I often get inspiration while in the middle of a project. Sometimes it is for the project I am working on and sometimes it is for something completely new. I find that if I do not think about it and ponder on the new idea for a while it will bug me until I do so this is kind of how I have learned to deal with it.

1) New idea - A new idea pops into my head, either for a new game or for the game I am working on

2) Think it out - At this stage it is just a thought so I normally stop what I am doing and give it some thought. I think about the idea and where the idea might go and any general directions the idea might take me

3) Write it down - If I have decided that the idea has merit I will write down the idea and see if it still makes sense. While I am writing down the idea I am also reading it and I have found that can help me decide if the idea translates well onto paper. If the idea is for a game I am working on I will often create a back up of the project, I normally use electronic format, and then copy the project into a new folder. This allows me to completely test out the new idea and write down the new direction and map it out. If it does not work out I still have the project safe in its original folder and have a back up.

4) Think about it some more - After I write out the idea I step away for a day or two and do other things then come back and read the idea and think about it some more. This time it would not be as long, it is just to see if the idea has merit and still sounds good.
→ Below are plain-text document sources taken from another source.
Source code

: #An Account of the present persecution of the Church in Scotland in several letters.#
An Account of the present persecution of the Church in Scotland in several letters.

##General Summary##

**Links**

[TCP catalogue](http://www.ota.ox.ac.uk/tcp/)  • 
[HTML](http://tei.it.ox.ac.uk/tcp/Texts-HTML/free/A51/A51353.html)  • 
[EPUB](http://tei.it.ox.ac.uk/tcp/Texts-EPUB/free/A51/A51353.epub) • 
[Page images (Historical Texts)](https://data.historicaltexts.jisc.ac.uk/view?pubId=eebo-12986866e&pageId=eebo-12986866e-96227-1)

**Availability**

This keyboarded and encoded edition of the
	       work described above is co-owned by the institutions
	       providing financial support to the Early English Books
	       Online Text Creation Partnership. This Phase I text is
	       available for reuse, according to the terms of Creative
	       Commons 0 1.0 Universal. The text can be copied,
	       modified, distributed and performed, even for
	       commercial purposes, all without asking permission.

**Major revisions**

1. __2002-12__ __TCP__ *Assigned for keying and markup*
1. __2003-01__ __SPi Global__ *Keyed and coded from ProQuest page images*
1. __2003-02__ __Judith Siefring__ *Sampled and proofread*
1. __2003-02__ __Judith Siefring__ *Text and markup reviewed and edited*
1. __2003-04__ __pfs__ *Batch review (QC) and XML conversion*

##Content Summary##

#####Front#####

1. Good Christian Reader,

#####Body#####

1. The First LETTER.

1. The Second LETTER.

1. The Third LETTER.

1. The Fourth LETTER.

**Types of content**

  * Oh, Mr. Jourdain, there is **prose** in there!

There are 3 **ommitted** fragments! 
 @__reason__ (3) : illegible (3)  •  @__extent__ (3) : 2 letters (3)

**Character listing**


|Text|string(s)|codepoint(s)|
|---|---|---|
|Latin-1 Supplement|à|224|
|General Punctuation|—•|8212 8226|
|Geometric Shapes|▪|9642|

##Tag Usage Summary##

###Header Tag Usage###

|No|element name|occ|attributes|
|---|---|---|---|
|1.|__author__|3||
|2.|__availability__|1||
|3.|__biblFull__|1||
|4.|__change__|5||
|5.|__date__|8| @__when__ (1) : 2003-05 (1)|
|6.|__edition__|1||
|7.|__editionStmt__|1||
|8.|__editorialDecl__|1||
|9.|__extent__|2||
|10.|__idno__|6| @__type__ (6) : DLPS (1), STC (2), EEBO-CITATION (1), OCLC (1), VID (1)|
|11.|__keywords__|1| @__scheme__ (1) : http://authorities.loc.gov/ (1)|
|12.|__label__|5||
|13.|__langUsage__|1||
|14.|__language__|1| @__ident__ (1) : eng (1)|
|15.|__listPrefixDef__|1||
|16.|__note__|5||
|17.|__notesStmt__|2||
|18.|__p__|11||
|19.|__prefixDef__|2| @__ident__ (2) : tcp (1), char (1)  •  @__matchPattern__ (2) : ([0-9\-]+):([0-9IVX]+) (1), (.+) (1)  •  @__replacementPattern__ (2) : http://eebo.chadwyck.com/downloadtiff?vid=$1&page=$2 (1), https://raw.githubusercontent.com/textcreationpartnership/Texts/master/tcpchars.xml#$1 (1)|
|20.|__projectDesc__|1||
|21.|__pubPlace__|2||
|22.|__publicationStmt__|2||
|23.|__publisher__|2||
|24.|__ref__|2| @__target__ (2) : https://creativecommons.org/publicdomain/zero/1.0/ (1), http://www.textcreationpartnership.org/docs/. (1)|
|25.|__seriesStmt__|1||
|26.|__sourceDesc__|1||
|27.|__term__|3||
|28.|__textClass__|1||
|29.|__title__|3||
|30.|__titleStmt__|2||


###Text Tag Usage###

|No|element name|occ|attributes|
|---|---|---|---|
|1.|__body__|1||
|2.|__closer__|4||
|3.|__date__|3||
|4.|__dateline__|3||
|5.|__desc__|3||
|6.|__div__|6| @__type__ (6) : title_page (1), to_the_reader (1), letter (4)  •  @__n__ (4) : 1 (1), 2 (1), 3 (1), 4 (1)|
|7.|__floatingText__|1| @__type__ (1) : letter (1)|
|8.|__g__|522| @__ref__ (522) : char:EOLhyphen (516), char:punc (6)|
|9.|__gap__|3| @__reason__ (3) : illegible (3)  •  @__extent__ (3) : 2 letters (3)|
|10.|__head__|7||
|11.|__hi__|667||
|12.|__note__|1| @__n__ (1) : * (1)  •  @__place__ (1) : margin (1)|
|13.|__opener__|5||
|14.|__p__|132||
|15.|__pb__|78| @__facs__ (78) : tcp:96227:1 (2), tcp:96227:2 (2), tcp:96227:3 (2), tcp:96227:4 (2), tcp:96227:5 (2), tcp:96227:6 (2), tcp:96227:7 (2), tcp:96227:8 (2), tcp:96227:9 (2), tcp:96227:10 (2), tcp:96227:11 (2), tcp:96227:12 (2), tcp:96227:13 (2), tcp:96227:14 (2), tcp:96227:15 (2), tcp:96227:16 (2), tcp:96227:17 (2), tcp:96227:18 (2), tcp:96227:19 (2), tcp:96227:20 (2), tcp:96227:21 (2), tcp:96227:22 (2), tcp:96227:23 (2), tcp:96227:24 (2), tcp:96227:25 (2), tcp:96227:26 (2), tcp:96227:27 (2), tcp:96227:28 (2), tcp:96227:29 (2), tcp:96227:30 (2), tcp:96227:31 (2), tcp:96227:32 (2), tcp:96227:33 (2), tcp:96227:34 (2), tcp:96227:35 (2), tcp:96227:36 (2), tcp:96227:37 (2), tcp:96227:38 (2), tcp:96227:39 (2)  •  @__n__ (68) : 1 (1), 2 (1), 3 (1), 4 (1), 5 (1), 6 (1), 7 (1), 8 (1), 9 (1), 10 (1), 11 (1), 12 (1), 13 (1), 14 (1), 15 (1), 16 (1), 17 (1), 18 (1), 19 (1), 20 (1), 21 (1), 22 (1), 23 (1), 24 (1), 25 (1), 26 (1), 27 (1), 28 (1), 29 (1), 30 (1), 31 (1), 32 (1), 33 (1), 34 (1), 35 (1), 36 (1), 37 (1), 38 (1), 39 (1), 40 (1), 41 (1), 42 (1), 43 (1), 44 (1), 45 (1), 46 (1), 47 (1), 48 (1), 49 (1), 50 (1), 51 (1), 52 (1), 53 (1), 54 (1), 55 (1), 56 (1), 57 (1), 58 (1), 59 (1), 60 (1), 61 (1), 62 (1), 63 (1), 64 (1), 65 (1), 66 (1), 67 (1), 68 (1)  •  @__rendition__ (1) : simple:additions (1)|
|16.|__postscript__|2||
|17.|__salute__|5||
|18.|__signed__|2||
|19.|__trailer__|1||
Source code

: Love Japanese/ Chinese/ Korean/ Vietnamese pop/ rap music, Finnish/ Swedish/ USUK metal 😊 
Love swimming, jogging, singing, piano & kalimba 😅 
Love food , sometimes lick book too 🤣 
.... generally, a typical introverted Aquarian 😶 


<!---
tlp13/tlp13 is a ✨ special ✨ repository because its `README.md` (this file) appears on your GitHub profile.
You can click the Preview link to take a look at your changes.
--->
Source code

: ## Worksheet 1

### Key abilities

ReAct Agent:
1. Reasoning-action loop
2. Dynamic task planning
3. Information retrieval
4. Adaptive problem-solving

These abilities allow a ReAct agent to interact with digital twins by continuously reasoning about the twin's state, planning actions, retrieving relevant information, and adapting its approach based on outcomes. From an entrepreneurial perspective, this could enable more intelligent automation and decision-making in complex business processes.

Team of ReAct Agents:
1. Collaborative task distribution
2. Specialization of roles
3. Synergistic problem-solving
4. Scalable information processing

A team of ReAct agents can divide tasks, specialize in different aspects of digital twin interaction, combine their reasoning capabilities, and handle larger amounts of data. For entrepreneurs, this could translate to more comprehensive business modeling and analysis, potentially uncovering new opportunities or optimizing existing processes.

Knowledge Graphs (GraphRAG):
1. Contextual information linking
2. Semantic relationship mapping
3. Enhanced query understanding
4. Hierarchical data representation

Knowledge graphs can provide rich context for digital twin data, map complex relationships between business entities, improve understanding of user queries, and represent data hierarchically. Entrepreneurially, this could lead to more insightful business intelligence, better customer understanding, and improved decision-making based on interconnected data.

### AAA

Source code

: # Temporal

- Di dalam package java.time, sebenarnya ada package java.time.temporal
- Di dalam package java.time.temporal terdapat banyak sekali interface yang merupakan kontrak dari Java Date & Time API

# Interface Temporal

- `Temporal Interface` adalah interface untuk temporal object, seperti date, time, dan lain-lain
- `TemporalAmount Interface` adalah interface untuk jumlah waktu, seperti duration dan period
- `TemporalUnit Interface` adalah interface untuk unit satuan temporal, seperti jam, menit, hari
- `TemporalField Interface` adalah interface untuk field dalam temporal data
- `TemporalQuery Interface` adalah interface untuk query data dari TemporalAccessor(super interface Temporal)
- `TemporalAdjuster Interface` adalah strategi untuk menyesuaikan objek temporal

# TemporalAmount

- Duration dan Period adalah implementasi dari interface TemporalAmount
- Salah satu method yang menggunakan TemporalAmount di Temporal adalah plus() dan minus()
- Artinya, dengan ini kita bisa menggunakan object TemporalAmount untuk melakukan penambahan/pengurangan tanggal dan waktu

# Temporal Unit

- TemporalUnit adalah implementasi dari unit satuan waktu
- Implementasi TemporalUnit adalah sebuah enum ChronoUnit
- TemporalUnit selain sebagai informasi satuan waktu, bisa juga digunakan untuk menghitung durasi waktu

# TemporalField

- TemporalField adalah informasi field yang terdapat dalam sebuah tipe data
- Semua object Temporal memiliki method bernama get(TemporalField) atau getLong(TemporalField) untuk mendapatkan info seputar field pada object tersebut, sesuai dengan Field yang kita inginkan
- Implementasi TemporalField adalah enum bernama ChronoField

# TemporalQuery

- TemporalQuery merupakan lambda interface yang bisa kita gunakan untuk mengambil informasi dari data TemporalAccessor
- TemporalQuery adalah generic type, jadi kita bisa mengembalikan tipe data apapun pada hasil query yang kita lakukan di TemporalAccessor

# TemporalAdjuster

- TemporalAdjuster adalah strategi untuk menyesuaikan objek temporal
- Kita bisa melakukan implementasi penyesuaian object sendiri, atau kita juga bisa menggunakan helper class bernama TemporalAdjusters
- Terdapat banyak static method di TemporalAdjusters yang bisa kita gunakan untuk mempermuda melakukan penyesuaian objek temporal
5) Move forward or reject - At this stage I need to make a choice on if I am going to go forward with the idea or reject it.

This is just a over simplified version of what goes on when I have a new idea. Sometimes it takes just a couple of moments other times it can take weeks. For me I have found that if I do not spend time on the idea I will lose 3 times more time in the long run as I try to do other work but get distracted. In a odd way spending time on the new idea helps me focus and get back to what I was doing faster.